Bets for a rate cut in 2024 have given the S&P 500 the latest push, sending it up nearly 35 percent from the October 2022 low. Friday’s record also helped confirm a new bull market — in Wall Street parlance a period of euphoria that propels stocks into new territory.

The S&P 500’s record high is a psychological signal for investors, partly because the companies included in the index account for more than three-quarters of the value of the U.S. stock market, according to S&P Dow Jones Indices. About $11.4 trillion of funds and other assets are benchmarked to the S&P 500, making its fluctuations a concern of nearly every investment manager.

Investors took advantage of nearly a decade and a half through the index’s previous bull market, which ended in early January 2022. The latter stages were partly boosted by pandemic stimulus measures and low interest rates, but also led to a 40% increase in inflation. -Highest levels of the year, prompting Fed policymakers to act.

The Fed’s sharp increase in interest rates starting in March 2022 sent shock waves through financial markets, forcing a sudden adjustment to a new world of higher borrowing costs after more than a decade of rock-bottom rates, Which made borrowing cheaper and encouraged investors to take it. More risk in search of higher returns.

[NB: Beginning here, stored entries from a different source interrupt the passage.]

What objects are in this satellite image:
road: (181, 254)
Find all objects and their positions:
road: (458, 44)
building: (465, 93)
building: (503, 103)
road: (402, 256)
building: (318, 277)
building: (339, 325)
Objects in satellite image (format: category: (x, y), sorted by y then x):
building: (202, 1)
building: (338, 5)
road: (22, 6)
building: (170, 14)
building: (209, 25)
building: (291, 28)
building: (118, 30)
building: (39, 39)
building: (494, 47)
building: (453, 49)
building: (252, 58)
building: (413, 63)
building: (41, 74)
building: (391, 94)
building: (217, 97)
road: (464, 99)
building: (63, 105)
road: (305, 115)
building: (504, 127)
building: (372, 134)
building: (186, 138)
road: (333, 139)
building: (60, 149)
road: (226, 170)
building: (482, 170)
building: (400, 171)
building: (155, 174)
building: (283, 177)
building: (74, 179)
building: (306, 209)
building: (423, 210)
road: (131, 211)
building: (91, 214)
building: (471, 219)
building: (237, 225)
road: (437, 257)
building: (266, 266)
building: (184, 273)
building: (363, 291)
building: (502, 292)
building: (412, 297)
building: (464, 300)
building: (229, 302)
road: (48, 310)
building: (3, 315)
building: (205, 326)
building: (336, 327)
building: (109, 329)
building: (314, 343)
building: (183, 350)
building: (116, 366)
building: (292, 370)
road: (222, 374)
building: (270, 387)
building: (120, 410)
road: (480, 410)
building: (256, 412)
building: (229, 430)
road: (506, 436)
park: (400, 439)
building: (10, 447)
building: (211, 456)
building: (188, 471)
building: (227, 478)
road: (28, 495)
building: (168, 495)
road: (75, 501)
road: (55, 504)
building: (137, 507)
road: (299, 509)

Stubborn inflation despite a series of wild rate hikes has stoked fears the Fed will crush the economy while trying to get prices under control. That dragged down stocks and dragged the S&P 500 into a bear market in 2022, wiping off more than 20 percent of its value from January to October.

But stocks began rising again, as companies and the economy showed more resilience than most investors expected. Consumers continued to spend, spurring economic growth and allowing companies to aggressively raise prices, which boosted profits.

Another headwind came from advances in artificial intelligence, and bets were placed on the technology’s ability to generate big profits in the future. Nvidia, the chip maker, was one of the biggest beneficiaries of this trend: Its stock has risen more than 400 percent since the S&P 500 bottomed, making it one of a handful of stocks valued at more than $1 trillion in market value. Has become one of the companies.

It joins Alphabet, Amazon, Apple, Meta, Microsoft and Tesla as one of the “Magnificent Seven” stocks that have had an outsized impact on the S&P 500’s performance due to their size.

The S&P 500 is weighted by market capitalization, meaning that the movements of the largest companies contribute far more to the index’s performance. Adjusting the index to give equal weight to each company would bring the S&P 500 down about 5 percent from its record, highlighting the enormous contribution of this small number of stocks.

As inflation has fallen and confidence in the economy’s prospects has increased, this dynamic has begun to change, with a broader group of companies contributing to the market’s rally.

The Russell 2000 index, which tracks smaller companies that are more sensitive to changes in the U.S. economy than multinationals in the S&P 500, has also risen over the past few months. But it is about 20 percent less than its record set at the end of 2021.

This leads some analysts to believe there is more room for the rally to last, with slower inflation set to breathe new life into the market. Traders in the futures market are now betting that the Fed could start lowering rates by March. If that outlook changes substantially — due to a warning note from the central bank or economic data that weakens the outlook — it could lead to a tough pullback for stocks.

The S&P 500’s rally over the past 15 months has been periodically derailed by such moments of retreat, including setbacks in curbing inflation, mixed earnings from major companies, and economic threats posed by the war in Ukraine and The middle involves broader conflicts. East.

There are other reasons for caution, too, with many economists predicting the economy will slow in 2024, with consumers beginning to buckle under the burden of costly credit card debt and other borrowing.